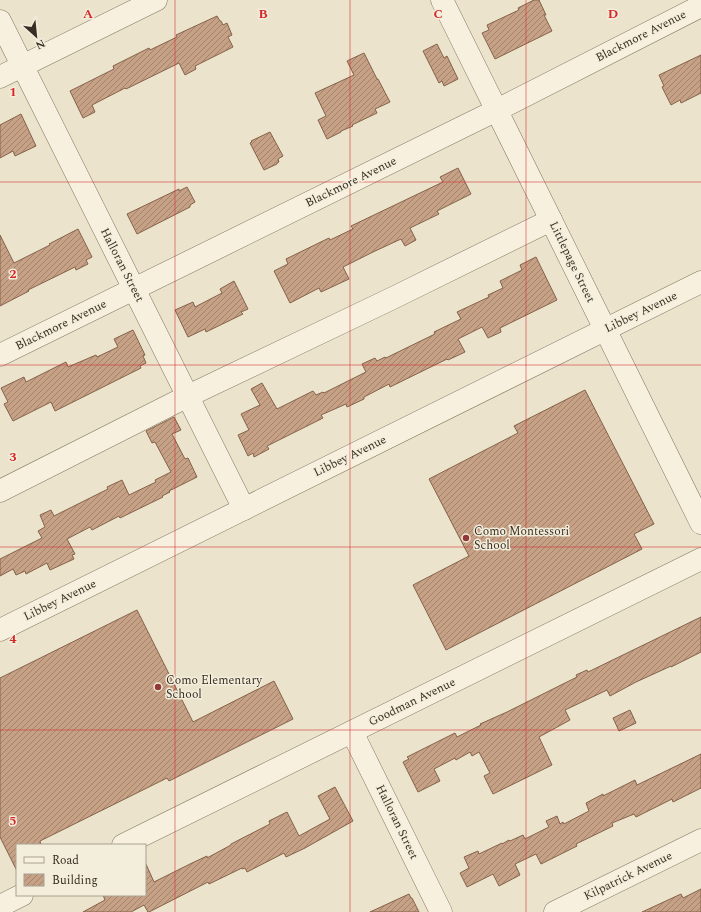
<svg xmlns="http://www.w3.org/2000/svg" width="701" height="912" font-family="Spectral,serif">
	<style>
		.building { fill: url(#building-hatch); stroke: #846249 }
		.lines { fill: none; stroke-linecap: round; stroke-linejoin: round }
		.minor-casing { stroke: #877661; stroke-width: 23 }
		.minor { stroke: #f7f0df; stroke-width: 22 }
		.grid { fill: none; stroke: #d62828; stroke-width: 1; stroke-opacity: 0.55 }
		.poi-dot { fill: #913837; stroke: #f3eddb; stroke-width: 1.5 }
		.labels { text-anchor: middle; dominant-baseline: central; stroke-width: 3; stroke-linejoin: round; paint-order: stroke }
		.street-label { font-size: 12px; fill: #392e23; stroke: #f3eddb }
		.poi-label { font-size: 12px; fill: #392e23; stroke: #f3eddb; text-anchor: start }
		.grid-label { font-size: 13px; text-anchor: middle; font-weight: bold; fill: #d62828; stroke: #f3eddb; stroke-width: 3; stroke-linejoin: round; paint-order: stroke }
	</style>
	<defs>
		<pattern id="building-hatch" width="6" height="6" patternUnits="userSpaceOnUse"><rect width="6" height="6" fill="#c6a186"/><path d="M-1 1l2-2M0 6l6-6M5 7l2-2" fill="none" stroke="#a2846d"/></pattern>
	</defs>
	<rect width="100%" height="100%" fill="#ebe3cc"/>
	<!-- building -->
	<g class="building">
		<path d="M534,0H539L546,15H544L552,31L495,59L482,33L489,30L487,25L519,10L518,8Z"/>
		<path d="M217,16L220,21H221L223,25L227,23L232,35L228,37L233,47L195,66L196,69L185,75L179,63L126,89L125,88L92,105L95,112L83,118L70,91L114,69L113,66L149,48L150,50L177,37L176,35Z"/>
		<path d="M437,44L444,58L447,56L458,79L444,86L442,81L439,83L423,51Z"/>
		<path d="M364,53L377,79H378L390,102L375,109L377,113L352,125L353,126L341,131V132L327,139L318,120L326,116L315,93L354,75L347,61Z"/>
		<path d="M701,55V93L681,103L680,100L671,105L662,87L664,86L659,75Z"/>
		<path d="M21,114L36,146L15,156L13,151L0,158V125Z"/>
		<path d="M270,132L283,156L278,159L279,162L277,163V164L264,170L250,143L252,142L251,141Z"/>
		<path d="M458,168L471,194L437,211L439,214L410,228L416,240L405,246L401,239L373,252L343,267L349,279L321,292L319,288L290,303L274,271L288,264L286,259L329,238L330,240L353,229L351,226L443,182L440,177Z"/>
		<path d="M187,187L195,202L190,205V207L137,234L127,214L179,189V191Z"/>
		<path d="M78,229L92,257L86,260L88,264L76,270L75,267L28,290L29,291L0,306V235L14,263L50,245L49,244Z"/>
		<path d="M536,257L557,300L500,328L501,332L488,338L482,327L458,339L465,352L448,360L447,359L390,387L389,384L364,397V399L347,407L346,404L321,415L323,418L267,446L269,449L254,457L253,453L248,456L238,435L249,430L241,414L260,405L251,389L262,383L277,409L313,391L316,395L323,392L324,393L366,372L362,364L375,358L377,361L385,357L386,358L392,355L435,334L434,332L461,319L457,312L489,297L488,295L503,288L500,281L522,270L520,265Z"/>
		<path d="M234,281L248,309L241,312L243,314L206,332L205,329L188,337L175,310L193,302L195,307L222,293L220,289Z"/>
		<path d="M133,330L145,355L143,356L146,363L140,366L141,368L55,411L51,402L13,421L4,404L8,402L1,388L24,377L26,382L66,362L68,367L96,355L97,357L118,347L114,339Z"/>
		<path d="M585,390L654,524L634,534L642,549L446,650L413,585L469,556L429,479L518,433L514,426Z"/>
		<path d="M174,417L181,430L172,434L185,459L188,458L197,477L169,491L170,492L162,496L163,497L120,518L119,516L92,530L90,527L67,539L75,554L72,555L74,559L50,570L47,563L26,574L25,571L16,575L13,569L0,576V559L42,538L38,531L45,527L40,515L51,510L54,516L108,489L107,487L122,480L129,495L156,482L155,480L171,472L155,442L152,443L146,431Z"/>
		<path d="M137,610L193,722L274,681L293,719L169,781L167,778L40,841L41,845H17V871L0,837V678Z"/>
		<path d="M701,617V652L671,667V666L636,682L610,696L607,690L565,710L570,720L539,737L552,765L493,794L484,776L490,773L479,752L472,756L470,752L456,760L455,758L434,769L440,781L418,792L403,762L409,759L407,757L455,733L457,737L481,725L480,724L507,712L577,677L576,675L587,670L588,672Z"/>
		<path d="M630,710L636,723L619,731L613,718Z"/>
		<path d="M701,754V788L673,802L672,799L636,817L634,814L612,823L613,826L576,844L577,846L541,864L536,854L515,864L520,875L499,886L493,874L467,887L460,873L469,868L464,857L478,851L479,854L502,843V844L509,840L510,841L523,835L525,839L549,827L546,821L557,816L560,824L563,822L564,824L589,811L586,803L603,794V796L635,780L637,785Z"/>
		<path d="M335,787L353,821L305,848L286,857L284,853L247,872L245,868L242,869V868L209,884L208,882L149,912H148L144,905L131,912H83L105,900L103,895H145V862L154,882L192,863L207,856V858L231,845V844L270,824L269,821L287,812L299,836L330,819L318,796Z"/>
		<path d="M701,889V912H642L681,894L683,898Z"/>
		<path d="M409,894L411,898H412L419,912H370Z"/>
	</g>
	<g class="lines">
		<defs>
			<g id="minor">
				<path d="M442,0L701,523"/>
				<path d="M0,21L244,509"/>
				<path d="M0,77L156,0"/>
				<path d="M0,355L497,110L701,6"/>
				<path d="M0,491L188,396L395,297L551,220"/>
				<path d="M0,630L701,282"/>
				<path d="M352,732L441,912"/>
				<path d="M123,845L701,559"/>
				<path d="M0,906L22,895"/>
				<path d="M555,912L701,840"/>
			</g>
		</defs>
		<!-- minor casing -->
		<use href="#minor" class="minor-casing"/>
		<!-- minor -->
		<use href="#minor" class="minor"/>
	</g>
	<!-- grid -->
	<path class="grid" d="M175,0V912M350,0V912M526,0V912M0,182H701M0,365H701M0,547H701M0,730H701"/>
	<!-- markers -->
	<g class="poi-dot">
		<circle cx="466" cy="538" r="4"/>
		<circle cx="158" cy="687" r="4"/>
	</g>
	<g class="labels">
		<!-- street labels -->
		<g class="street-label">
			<text transform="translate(641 36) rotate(-27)">Blackmore Avenue</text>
			<text transform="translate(351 182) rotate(-26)">Blackmore Avenue</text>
			<text transform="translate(572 262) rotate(64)">Littlepage Street</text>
			<text transform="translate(122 265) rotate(63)">Halloran Street</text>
			<text transform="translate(641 312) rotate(-26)">Libbey Avenue</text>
			<text transform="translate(61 325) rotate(-26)">Blackmore Avenue</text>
			<text transform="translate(350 456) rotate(-26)">Libbey Avenue</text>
			<text transform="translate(60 600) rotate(-26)">Libbey Avenue</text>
			<text transform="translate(412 702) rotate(-26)">Goodman Avenue</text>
			<text transform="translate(397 822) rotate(64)">Halloran Street</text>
			<text transform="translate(628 876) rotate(-26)">Kilpatrick Avenue</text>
		</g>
		<!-- poi labels -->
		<g class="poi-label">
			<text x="474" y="531">Como Montessori<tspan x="474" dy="14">School</tspan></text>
			<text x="166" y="680">Como Elementary<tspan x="166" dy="14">School</tspan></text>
		</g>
	</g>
	<g class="grid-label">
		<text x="88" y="18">A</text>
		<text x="263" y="18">B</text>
		<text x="438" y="18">C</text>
		<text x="613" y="18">D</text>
		<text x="13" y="96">1</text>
		<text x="13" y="278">2</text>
		<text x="13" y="461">3</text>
		<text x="13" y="643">4</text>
		<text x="13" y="825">5</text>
	</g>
	<!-- legend -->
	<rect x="16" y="844" width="130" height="52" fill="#f3eddb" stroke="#a9a191"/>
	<rect x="24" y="857" width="20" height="6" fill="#f7f0df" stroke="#a9a191"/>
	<text x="52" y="864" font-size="12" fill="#392e23">Road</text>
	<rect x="24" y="874" width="20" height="12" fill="url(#building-hatch)" stroke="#a9a191"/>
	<text x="52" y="884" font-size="12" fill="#392e23">Building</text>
	<!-- north arrow -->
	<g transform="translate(36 36) rotate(153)" stroke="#f3eddb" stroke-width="3" paint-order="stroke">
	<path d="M0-3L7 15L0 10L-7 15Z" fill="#392e23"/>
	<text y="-6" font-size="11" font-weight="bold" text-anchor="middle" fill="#392e23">N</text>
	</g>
</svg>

::::

• [Exercise objective]: A copy of each line in the data above that holds the string "lines" is needed.

• [Response box]:
		.lines { fill: none; stroke-linecap: round; stroke-linejoin: round }
	<g class="lines">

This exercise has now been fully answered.